Saved entries
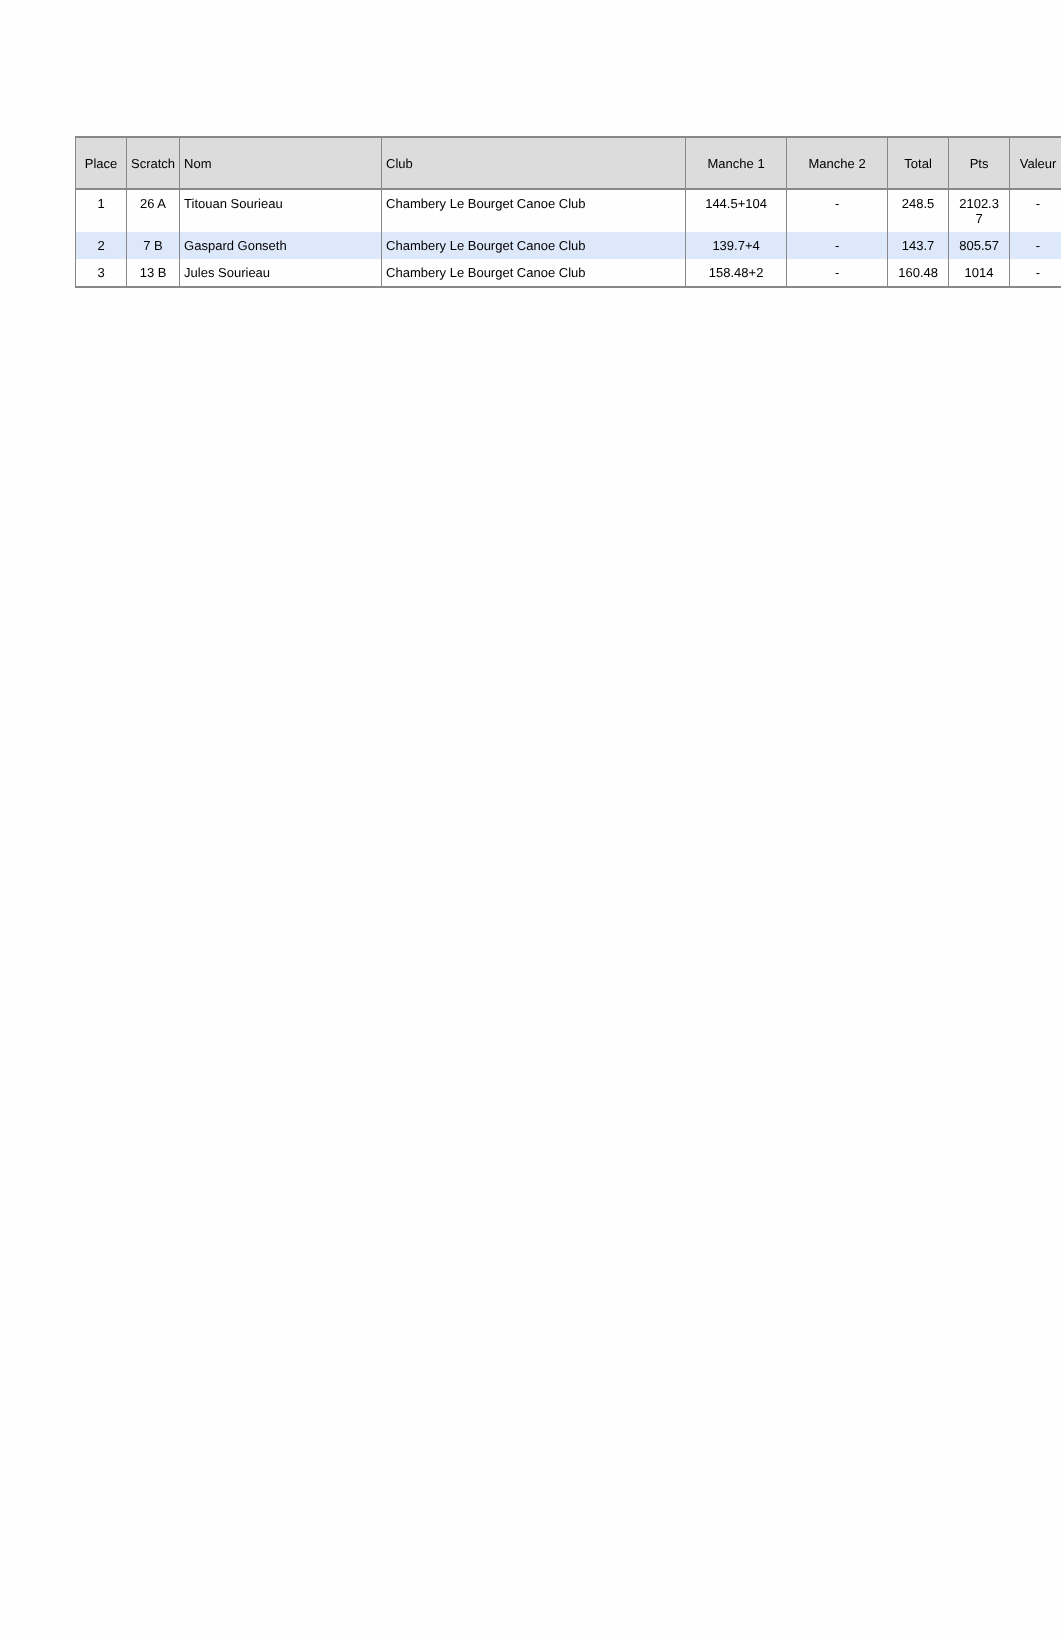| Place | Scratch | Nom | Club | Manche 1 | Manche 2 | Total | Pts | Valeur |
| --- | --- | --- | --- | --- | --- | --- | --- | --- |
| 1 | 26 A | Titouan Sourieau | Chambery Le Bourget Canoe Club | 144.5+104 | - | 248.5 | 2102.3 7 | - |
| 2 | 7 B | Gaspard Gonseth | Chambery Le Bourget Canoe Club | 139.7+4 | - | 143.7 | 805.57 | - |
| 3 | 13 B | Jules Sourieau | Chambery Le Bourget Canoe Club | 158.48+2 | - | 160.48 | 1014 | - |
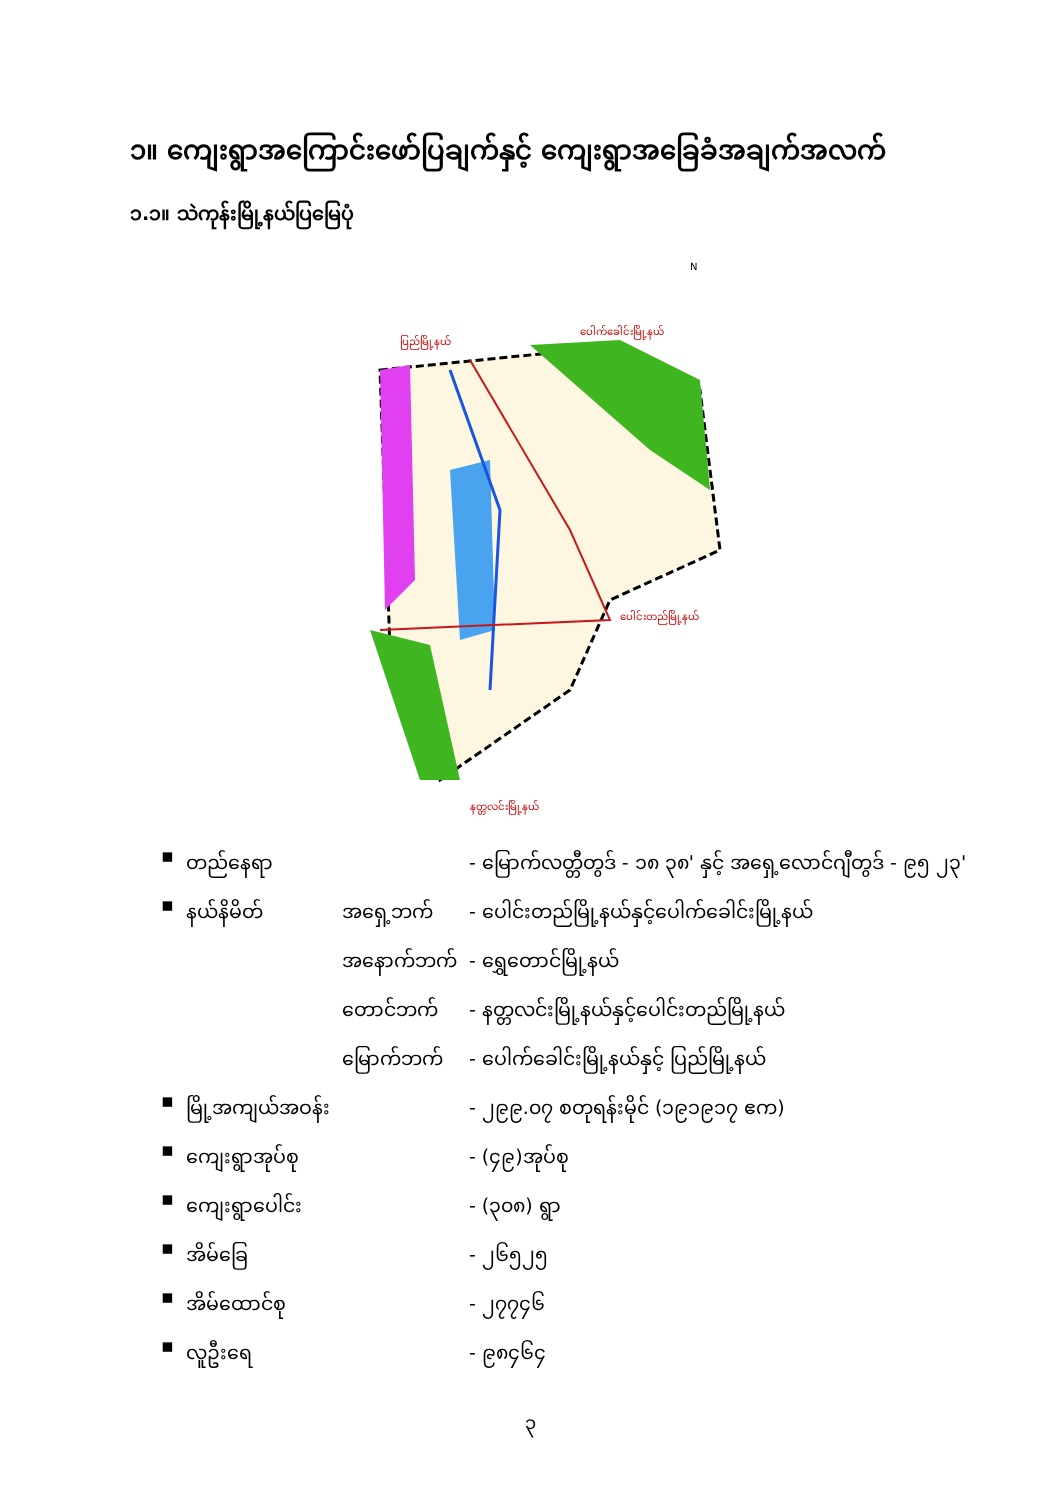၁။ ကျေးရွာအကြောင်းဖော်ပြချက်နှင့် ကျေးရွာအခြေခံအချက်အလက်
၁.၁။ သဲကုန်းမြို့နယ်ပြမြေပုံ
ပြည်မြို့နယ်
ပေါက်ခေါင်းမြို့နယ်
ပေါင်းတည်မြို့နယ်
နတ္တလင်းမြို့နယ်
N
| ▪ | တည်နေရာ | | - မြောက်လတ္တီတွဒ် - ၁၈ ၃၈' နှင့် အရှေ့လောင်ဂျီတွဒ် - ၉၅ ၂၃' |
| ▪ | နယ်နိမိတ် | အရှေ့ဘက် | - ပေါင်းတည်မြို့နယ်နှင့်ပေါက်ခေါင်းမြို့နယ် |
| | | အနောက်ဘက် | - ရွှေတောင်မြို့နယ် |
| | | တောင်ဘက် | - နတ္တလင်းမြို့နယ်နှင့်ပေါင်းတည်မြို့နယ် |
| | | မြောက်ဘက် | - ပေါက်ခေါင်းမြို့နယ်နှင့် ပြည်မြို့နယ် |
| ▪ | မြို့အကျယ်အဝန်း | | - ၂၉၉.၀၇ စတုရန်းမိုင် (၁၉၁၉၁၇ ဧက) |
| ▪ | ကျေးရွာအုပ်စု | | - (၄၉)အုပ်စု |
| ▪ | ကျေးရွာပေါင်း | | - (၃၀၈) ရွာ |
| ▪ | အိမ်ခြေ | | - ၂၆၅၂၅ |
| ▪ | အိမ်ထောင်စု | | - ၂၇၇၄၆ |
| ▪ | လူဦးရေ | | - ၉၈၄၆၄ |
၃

--

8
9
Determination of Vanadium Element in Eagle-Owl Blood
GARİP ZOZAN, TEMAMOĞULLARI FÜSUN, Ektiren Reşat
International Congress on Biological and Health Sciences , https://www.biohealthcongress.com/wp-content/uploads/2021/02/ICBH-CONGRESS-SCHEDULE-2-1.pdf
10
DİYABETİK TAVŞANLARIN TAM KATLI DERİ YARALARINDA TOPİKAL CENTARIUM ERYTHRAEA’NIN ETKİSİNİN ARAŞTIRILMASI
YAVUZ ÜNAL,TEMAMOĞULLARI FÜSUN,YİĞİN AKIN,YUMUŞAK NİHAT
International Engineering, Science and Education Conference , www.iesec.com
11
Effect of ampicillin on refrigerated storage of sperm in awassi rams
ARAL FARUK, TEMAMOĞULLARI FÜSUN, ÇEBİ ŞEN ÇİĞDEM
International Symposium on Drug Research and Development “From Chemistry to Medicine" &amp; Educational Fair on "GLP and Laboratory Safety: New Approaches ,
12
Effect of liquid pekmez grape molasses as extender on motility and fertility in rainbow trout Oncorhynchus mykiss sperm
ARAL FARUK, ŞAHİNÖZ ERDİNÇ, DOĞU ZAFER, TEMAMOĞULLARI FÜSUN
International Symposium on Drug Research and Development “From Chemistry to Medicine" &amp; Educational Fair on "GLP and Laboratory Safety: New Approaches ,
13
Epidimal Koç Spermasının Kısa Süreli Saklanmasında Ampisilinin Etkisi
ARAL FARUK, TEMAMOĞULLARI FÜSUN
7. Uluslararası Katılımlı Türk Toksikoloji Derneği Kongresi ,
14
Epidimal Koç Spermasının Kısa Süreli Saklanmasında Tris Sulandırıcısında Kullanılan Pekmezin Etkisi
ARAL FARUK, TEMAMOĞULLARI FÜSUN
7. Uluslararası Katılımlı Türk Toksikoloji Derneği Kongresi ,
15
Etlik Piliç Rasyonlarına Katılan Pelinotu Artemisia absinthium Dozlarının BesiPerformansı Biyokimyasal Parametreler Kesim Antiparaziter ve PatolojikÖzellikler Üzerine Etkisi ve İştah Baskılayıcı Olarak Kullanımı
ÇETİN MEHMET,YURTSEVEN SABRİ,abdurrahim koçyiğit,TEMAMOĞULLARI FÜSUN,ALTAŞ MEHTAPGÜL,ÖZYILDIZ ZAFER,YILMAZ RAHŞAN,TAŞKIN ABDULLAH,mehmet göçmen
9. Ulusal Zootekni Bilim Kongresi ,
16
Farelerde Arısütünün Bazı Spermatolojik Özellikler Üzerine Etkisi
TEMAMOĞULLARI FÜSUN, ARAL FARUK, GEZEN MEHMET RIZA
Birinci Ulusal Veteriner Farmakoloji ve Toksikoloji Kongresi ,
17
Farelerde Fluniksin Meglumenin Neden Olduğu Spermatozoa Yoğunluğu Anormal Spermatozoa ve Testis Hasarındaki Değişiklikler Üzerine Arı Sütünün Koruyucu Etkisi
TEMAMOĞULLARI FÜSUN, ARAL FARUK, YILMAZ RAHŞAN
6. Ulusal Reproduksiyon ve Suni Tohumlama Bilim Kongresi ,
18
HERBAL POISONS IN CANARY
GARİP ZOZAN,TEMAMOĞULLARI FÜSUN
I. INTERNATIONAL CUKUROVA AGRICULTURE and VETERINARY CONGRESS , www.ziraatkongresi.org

**WHAT YOU SHOULD DO**
Please return every line in the data that includes the string "Farelerde".

**RESPONSE BOX**
Farelerde Arısütünün Bazı Spermatolojik Özellikler Üzerine Etkisi
Farelerde Fluniksin Meglumenin Neden Olduğu Spermatozoa Yoğunluğu Anormal Spermatozoa ve Testis Hasarındaki Değişiklikler Üzerine Arı Sütünün Koruyucu Etkisi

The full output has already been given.